1.7 introduction to pointer

1.7.1 code

#include<stdio.h>
void main() {
	int a1 = 97;
	//What is the address of a
	//1. The format of the address of the output variable is% p
	//2. & p means to fetch the address corresponding to variable p
	printf("a1 The value of is=%d a1 Your address is=%p\n", a1, &a1);

	//Variable → variable address → variable content
	//Define a pointer variable
	//1.int * refers to a pointer type variable 
	//2. The name of this pointer type variable is PTR. PTR is a variable of type int *
	//3.ptr refers to the address of a variable of type int
	//4. Take out ptr's own address, & ptr
	//5. Take out the address of a1 stored in ptr, ptr
	//6. Take out the content of the address pointed to by ptr, * ptr
	int *ptr = &a1;
	printf("ptr Your address is%p  ptr The stored value is an address of%p  ptr The content of the address pointed to is%d", &ptr, ptr, *ptr);
}

 

1. Variable → variable address → variable content
2. The format of the address of the output variable is% p
3. &p means to fetch the address corresponding to the variable p
4. The form of pointer is data type *, and int * refers to a pointer type variable
5. The name of this pointer type variable is PTR. PTR is a variable of type int *
6. ptr points to the address of a variable of type int
7. Take out ptr's own address and & ptr·
8. Take out the address of a1 stored in ptr, ptr
9. Take out the contents of the address pointed to by ptr, * ptr
10. The type of the pointer needs to be consistent with the type of the variable it points to

1.7.2 pointer practice

Write a program to obtain the address of an int variable num, display it to the interrupt, assign the address of num to the pointer ptr, and modify the value of num through ptr

#include<stdio.h>
void main() {
	int num = 97;
	int* ptr = &num;
	printf("int Variable of type num Your address is%p\n", ptr);
	*ptr = 7;
	printf("Modified num The value of is%d", num);

}

1.8 value transfer and address transfer (pointer transfer)
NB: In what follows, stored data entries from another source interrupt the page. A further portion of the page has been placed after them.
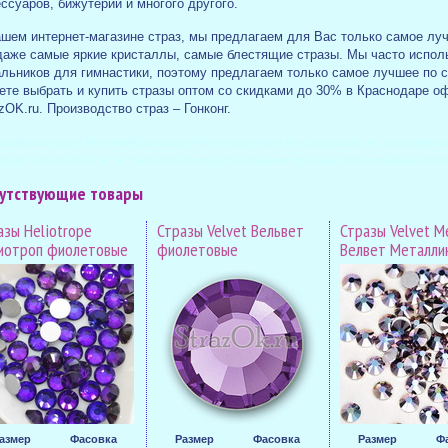
ссуаров, бижутерии и многого другого.
шем интернет-магазине страз, мы предлагаем для Вас только самое лучш
даже самые яркие кристаллы, самые блестящие стразы. Мы часто испол
альников для гимнастики, поэтому предлагаем только самое лучшее по 
ете выбрать и купить стразы оптом со скидками до 30% в Краснодаре оф
zOK.ru. Производство страз – Гонконг.
азывКраснодаре #купитьвКраснодаре #купитьнаКубани #стразыgalactic #стразыприши
ернет-магазинStrazok #стразыViolet #украситькупальникстразами #украситьбальное
утствующие товары
азы Heliotrope
Стразы Velvet Вельвет
Стразы Velvet M
иотроп фиолетовые
фиолетовые
Велвет Металли
азмер
Фасовка
Размер
Фасовка
Размер
Ф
1.8.1 types of value transfer and address transfer

1. Types of default transfer values: basic data type (integer type, decimal type, character type), structure and common body
2. The default delivery address is similar to: pointer, array

1.8.2 value transfer

Value passing is to copy the contents (variables) of one address space to another address space.

#include<stdio.h>
void main() {
	int a1 = 97;
	int a2 = a1;
	printf("a2 = %d", a2);
}

1.8.3 pointer transfer

Pointer passing is to store the address of one address space in another address space

#include<stdio.h>
void main() {
	int a = 97;
	int* b = &a;//Pointer b points to the address space of a
	int* c = b;//The content of pointer c is the content of pointer b, that is, both pointer b and pointer c point to the address space of a
	printf("a The content is%d\tb The content is%p\tc The content is%p\n", a, b, c);

	*c = 7;//If you change the content of the address space pointed to by pointer c, that is, the content of a, a itself will also change
	printf("a The content is%d\tb The content is%p\tc The content is%p\n", a, b, c);
}

For example: value transfer means that you and I have 100 yuan. How much you spend has nothing to do with me; Pointer passing is that I share 100 yuan with you. You or I will change the 100 yuan.